I have been waiting for years to see Kelli O'Hara perform live, and when I attended her solo concert tonight at the Kennedy Center in Washington, DC, I was certainly not disappointed. She opened with He Loves Me, a tweaked version of the song She Loves Me. She then continued into Wonderful Guy from South Pacific and also sang a selection from Most Happy Fella. After the first two to three songs, Kelli addressed the audience. She seemed incredibly comfortable speaking to the audience and while she wasn't as funny as other performers I've seen in concert, she was incredibly sweet and charming in her own way, not to mention incredibly gracious. She told us that this was a new concert and it is the same she will be performing at her upcoming show at Feinstein's in New York. The theme of this concert was her growth as an artist and she began with ingénue songs and progressed into songs sung by more adult characters to reflect her maturity and life experience. She did a lovely rendition of Kurt Weill's My Ship and we were also privileged to hear The Beauty Is from The Light in the Piazza as her final ingénue number.

She then continued into Something Wonderful from the King and I and an absolutely stunning rendition of This Nearly Was Mine. She spoke of how much she fell in love with this song hearing Paulo Szot perform it nightly in South Pacific. She even acknowledged that performing the song was a huge risk but I found it to be a phenomenal rendition. She then gave a small discussion of her appreciation for Sondheim, performing Finishing the Hat, and a song written for her by Tom Kitt and Brian Yorkey in the style of Sondheim for the brilliant composer's 80th birthday celebration.
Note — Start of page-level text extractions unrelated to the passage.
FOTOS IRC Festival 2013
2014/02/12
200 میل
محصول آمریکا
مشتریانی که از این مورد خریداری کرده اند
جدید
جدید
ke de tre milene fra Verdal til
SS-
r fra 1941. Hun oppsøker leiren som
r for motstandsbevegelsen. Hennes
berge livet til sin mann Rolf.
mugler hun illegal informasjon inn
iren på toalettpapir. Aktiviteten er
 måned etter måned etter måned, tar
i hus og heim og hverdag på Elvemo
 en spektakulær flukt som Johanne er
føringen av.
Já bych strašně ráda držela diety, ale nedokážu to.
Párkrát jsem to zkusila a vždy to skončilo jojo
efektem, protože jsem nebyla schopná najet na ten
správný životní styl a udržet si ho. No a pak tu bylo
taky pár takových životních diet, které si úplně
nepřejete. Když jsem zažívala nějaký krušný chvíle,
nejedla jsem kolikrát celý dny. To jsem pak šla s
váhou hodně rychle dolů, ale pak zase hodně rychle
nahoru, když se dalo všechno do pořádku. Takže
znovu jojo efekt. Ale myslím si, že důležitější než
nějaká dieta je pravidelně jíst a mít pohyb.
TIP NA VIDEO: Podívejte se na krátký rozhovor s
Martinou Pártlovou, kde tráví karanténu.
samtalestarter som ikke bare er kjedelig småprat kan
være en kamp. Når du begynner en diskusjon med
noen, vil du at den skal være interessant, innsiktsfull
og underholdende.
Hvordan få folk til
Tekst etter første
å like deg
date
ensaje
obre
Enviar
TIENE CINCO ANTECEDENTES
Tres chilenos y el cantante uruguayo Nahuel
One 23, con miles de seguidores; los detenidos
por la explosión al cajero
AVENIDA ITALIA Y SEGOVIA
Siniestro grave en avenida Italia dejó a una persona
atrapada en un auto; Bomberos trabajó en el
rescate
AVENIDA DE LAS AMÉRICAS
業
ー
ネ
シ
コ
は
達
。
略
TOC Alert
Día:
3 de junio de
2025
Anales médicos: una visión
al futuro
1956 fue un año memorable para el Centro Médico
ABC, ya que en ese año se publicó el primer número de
The one selection she chose from her solo album Wonder in the World, which is great I might add, was All The Way.

Kelli discussed the importance of family in her life, specifically her husband and son, and the balance it takes to be a mom and a performer. Everything she said was just so incredibly charming that I darn near fell in love with her! She then sang Opera-Country a number written for her by her musical director that discusses a country singer who secretly wants to be an opera star. This song made use of her lovely upper range and in its use of character voices and a somewhat autobiographical storyline, I found it quite similar to the Kristin Chenoweth standard The Girl in 14G. For her final number, Kelli performed West Side Story's Somewhere, which she also did two years ago for Barbra Streisand at the Kennedy Center Honors.

After tremendous applause and a standing ovation, she returned for an encore, I Could Have Danced All Night, which I thought was her best number. I've been saying for what seems like forever that she needs to play Eliza Doolittle in a Broadway revival of My Fair Lady and I stand by that choice.

In conclusion, I found Kelli's voice to be in tip top shape, and for someone who I admire primarily for her voice, this concert was the perfect medium for me to have my first live experience with Kelli. I could listen to her sing for hours. What I love about her is that her vocal training is definitely apparent, but when she sings, it sounds effortless. Singing clearly gives her great joy and it is very evident in her performance. And as for her stage presence? There were definitely times where her jokes didn't land or she didn't say exactly what she was meaning to say, but she is so darn sweet that you can't help but fall in love with her. I left the concert as an even bigger fan that I was when I arrived and from the mood in the theatre, she was a hit!